When trading Forex, you often have to wait for the moment of a trend reversal, but it is very difficult to determine when this will happen. Using the folding rule pattern, you can enter the market at the initial stages of a trend reversal.
To open a short position on this pattern, you must:
1) Draw a trend line (T1) of newly formed lows.
2) After the formation of the impulse, it is necessary to draw a second trend line (T2) at the bases of the recently formed troughs. If during the correction the price did not reach the trend line (T1), you need to add a third line T3.
3) The third line must be built when the line picks up speed.
Market entry points:
You should open a position when the price has broken the T3 trend line and the candlestick closes below the line. Place a stop – order must be above the maximum (top of the upward movement).

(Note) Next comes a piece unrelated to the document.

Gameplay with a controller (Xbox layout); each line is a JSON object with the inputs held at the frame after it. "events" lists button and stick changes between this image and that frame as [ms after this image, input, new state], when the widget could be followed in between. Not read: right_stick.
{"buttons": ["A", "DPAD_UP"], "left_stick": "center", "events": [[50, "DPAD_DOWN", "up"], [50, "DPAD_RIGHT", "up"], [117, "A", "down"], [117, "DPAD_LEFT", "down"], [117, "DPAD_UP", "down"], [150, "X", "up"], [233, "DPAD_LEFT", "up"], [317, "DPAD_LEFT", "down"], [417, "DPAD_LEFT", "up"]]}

Profit should be taken when the first trend line T1 is reached.
Conditions for opening a long position:
1) Build a T1 trend line based on recent highs.
2) After accelerating the trend, draw the second trendline T2.
3) After the next price impulse, draw another T3 trend line.
Entry point upon purchase:
We execute a buy trade when the price has broken the T3 trend line and closed above it. We place a stop loss order below the local minimum, and fix the profit when the price reaches the first trend line.